Il processo vede attualmente alla sbarra solo 3 dei 4 imputati accusati di concorso esterno in omicidio: Tamer Hasasnah, Mahmoud Salafiti e Khader Jram. Amer Abu Ghoula è il quarto uomo attualmente a piede libero: accusato di reati minori, è stato rilasciato ed ha fatto perdere le sue tracce. Nessuno sa dove si trovi attualmente.
Gli imputati sarebbero tutti affiliati alla presunta cellula salafita guidata da Abdel Rahman Beizat (giordano) e Bilal Omari (palestinese), considerati gli esecutori materiali dell’omicidio e uccisi durante il blitz effettuato dalla polizia di Hamas pochi giorni dopo il sequestro di Vittorio Arrigoni nel rifugio dei rapitori.
La loro verità non potrà più essere raccontata: l’unica che resta è quella di un processo che, di fatto, continua a non essere celebrato.
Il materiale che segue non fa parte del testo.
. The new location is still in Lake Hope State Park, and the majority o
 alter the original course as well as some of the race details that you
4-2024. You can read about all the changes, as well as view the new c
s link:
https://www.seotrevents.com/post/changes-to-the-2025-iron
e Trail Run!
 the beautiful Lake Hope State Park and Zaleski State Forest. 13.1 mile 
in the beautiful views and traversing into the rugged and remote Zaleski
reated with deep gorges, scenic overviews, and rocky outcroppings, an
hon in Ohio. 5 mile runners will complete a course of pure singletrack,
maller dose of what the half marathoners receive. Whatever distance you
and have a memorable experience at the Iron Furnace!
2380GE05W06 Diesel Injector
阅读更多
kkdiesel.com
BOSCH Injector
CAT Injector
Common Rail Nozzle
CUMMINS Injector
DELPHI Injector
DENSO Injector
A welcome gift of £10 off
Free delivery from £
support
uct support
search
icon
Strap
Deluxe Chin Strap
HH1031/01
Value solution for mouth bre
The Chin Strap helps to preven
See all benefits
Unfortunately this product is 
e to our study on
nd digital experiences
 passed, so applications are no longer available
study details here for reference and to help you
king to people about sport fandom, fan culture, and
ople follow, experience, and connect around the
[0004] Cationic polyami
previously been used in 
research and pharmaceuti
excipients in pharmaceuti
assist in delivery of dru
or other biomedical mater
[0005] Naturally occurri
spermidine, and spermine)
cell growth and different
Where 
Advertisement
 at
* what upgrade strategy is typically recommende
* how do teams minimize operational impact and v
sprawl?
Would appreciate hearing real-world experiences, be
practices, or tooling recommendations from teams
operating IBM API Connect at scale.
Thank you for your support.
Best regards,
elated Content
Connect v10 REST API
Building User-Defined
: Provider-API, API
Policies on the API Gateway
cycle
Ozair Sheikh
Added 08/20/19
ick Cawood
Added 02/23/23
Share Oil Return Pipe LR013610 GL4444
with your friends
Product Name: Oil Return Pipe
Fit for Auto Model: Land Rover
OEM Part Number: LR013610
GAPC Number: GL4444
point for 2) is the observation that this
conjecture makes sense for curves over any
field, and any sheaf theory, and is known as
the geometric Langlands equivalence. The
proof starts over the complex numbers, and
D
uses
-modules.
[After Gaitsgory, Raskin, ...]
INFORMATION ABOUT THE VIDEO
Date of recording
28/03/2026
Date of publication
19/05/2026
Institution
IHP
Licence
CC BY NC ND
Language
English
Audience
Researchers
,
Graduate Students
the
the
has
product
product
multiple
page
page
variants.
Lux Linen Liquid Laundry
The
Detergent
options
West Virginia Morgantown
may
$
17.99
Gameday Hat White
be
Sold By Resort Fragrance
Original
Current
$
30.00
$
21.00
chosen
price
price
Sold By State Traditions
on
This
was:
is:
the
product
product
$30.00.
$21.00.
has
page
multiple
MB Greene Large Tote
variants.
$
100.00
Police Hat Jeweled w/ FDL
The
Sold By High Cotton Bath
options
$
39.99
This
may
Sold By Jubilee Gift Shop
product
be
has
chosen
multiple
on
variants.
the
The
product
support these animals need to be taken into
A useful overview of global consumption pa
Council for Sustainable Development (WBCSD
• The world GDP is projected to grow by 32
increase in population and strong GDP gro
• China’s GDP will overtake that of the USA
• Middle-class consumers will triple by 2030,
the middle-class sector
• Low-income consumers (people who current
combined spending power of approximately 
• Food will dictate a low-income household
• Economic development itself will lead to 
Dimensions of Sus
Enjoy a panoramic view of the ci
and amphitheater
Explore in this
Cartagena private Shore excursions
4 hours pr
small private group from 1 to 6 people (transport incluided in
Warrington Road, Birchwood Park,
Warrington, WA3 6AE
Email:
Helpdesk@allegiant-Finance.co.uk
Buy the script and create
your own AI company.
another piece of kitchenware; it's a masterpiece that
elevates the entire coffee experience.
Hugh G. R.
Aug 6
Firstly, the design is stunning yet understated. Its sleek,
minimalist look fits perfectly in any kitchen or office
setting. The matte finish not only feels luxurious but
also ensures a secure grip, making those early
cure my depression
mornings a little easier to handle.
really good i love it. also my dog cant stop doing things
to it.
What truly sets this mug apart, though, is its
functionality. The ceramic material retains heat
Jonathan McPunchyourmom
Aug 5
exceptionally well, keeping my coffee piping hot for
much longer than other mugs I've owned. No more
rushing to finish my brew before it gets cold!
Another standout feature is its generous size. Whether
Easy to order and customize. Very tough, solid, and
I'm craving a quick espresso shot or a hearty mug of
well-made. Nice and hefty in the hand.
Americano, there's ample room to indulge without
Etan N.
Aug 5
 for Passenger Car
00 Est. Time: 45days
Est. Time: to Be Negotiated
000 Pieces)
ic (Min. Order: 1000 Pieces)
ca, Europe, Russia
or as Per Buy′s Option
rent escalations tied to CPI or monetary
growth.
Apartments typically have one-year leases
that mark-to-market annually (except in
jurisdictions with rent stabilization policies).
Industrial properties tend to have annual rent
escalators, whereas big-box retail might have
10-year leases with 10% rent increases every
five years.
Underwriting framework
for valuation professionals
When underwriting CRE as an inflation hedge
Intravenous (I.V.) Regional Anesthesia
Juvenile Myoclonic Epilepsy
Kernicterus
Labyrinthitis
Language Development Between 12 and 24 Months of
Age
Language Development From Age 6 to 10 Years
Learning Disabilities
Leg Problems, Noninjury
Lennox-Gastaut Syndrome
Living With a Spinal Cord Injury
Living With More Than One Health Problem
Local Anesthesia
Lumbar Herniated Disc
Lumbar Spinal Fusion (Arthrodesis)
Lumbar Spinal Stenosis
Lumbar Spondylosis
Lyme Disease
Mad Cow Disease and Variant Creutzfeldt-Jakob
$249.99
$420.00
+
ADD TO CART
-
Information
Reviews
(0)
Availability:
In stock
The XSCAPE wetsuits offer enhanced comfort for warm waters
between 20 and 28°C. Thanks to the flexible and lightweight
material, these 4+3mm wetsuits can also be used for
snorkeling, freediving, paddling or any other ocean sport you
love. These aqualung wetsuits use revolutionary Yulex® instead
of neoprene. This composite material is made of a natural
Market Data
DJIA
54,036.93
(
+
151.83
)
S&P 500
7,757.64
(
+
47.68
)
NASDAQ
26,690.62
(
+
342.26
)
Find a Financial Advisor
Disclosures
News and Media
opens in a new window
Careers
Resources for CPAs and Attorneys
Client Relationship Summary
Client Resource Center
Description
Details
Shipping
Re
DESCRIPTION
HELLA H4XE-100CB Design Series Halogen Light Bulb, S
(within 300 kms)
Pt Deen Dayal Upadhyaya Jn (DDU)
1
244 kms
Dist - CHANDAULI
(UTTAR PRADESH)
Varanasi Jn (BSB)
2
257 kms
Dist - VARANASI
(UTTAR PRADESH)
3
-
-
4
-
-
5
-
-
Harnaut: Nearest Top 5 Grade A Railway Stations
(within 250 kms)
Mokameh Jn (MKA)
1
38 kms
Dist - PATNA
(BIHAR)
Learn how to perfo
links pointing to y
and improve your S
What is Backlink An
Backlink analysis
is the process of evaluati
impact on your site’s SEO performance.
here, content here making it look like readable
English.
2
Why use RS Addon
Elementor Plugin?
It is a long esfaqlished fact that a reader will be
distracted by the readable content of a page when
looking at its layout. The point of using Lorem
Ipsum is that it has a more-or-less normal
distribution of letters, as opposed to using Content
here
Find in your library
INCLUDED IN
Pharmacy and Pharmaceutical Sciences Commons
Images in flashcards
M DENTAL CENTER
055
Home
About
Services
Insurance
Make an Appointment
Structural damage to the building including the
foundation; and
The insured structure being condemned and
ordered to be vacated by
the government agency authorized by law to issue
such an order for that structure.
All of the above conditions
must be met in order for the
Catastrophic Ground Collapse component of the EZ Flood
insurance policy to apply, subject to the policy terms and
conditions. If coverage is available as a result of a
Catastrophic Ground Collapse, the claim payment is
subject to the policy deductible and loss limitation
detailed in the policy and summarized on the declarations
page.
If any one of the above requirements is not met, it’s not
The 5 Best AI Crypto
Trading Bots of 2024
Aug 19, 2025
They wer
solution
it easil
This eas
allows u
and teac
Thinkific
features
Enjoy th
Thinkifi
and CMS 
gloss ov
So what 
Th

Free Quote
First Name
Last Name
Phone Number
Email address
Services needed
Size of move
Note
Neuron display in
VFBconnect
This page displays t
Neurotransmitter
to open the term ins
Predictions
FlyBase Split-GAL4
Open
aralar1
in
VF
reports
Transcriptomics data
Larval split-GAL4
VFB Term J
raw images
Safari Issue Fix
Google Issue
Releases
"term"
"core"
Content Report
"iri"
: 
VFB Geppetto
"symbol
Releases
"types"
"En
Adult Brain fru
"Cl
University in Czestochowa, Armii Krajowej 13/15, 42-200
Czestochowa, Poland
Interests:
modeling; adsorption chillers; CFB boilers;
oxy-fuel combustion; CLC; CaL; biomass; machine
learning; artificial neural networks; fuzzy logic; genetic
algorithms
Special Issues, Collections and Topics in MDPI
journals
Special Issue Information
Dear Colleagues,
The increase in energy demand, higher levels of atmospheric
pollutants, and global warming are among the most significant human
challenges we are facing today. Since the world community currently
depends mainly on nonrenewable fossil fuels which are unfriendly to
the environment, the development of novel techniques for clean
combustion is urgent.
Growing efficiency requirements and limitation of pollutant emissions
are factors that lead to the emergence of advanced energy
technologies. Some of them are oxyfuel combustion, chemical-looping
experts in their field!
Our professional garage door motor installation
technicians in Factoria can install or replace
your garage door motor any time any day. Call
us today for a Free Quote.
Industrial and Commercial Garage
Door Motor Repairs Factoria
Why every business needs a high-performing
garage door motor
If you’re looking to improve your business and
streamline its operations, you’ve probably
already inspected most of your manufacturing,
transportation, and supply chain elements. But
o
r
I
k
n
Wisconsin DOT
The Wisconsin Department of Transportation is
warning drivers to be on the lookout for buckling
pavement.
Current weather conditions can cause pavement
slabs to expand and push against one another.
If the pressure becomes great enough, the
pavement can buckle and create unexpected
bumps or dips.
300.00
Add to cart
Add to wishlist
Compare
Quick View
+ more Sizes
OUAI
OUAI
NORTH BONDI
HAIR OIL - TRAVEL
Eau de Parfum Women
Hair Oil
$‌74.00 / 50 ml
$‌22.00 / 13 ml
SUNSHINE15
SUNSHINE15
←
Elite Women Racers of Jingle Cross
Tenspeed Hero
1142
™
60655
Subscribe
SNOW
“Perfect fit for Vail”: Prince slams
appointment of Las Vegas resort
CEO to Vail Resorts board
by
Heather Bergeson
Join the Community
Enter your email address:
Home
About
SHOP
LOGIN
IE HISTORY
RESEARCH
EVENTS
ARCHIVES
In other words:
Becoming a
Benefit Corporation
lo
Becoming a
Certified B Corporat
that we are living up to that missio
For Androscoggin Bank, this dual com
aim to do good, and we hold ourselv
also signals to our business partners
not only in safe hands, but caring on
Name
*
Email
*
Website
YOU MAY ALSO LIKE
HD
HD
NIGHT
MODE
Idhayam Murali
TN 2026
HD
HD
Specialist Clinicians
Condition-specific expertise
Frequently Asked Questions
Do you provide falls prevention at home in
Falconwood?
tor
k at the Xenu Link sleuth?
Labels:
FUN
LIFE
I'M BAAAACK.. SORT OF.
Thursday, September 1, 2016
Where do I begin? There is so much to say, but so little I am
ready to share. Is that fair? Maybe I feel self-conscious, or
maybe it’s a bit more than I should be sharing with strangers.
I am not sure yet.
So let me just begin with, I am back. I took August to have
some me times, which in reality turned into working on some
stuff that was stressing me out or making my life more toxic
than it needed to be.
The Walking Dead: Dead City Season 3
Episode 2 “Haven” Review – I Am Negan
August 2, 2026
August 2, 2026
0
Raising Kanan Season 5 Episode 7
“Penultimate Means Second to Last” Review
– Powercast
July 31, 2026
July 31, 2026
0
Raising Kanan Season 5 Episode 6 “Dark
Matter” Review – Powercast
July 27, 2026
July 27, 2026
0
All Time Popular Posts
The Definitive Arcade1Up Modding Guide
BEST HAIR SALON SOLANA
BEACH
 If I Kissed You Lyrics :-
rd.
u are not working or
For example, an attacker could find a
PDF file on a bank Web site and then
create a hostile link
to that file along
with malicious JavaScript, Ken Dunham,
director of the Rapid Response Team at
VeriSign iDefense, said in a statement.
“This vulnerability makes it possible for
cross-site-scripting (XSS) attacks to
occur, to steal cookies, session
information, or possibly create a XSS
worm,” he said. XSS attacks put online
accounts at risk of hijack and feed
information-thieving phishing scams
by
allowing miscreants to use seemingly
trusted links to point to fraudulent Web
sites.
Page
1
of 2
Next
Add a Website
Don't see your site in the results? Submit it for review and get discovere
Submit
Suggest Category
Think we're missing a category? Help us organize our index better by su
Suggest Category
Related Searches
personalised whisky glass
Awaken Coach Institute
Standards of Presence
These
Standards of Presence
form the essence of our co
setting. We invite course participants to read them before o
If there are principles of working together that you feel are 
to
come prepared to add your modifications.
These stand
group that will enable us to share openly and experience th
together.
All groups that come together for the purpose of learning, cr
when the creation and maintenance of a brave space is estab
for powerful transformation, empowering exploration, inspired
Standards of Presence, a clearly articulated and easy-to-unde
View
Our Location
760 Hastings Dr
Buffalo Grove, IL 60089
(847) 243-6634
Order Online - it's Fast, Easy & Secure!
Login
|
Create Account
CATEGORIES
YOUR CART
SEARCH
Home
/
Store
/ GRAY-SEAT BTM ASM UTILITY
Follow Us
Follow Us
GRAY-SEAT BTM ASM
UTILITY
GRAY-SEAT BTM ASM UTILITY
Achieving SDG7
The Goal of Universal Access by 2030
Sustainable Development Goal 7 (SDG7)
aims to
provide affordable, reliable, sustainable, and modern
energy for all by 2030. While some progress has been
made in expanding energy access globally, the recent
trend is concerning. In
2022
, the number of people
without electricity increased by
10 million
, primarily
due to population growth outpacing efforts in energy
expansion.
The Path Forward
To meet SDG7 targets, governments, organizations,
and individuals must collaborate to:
Vittorio Arrigoni viene sequestrato a Gaza City nella notte tra il 14 e il 15 aprile 2011. Il riscatto inizialmente richiesto – la sua liberazione in cambio del rilascio dello sceicco Abdel Walid al Maqdisi, ideologo del gruppo salafita Tawhid wal Jihad, arrestato da Hamas per attività sovversive – cade nel vuoto di un ultimatum non rispettato.
Vittorio viene picchiato, ripreso in un video che fa il giro del mondo e ucciso. Al dolore della famiglia, degli amici e dei sostenitori, si aggiunge oggi la delusione per un processo considerato una “finta” da più parti.
Il governo di Hamas, che inizialmente si era affrettato ad assicurare i colpevoli alla giustizia nel tentativo di dimostrare il proprio controllo sulla Striscia di Gaza, si è blindato nel silenzio. Ne’ durante i 5 mesi di indagini ne’ in seguito sono stati diramati comunicati ufficiali: solo le rassicurazioni, arrivate dal viceministro degli Esteri di Hamas, Ghazi Hamad, che si sarebbe fatta giustizia.
Un silenzio assordante anche quello delle autorità italiane: nessuno, sino ad oggi, ha sentito la necessità di intervenire perché sia fatta chiarezza sull’assassinio di un cittadino italiano in territorio straniero.
La motivazione ufficiale sta nel non-riconoscimento da parte italiana del governo di Hamas, considerato “organizzazione terrorista”. E tanto basta alla nostra diplomazia per ignorare anche gli appelli giunti da Egidia Beretta, madre di Vittorio, che ha chiesto l’interessamento del presidente della Repubblica.
Confermata la tendenza già dimostrata all’indomani della morte: nessun rappresentante italiano sentì l’esigenza di essere presente all’arrivo del feretro in Italia: scalo merci dell’aeroporto romano di Fiumicino. Ad accoglierlo, ancora una volta, amici e sostenitori. Che si preparano a celebrare il primo anniversario della sua morte il prossimo 15 aprile.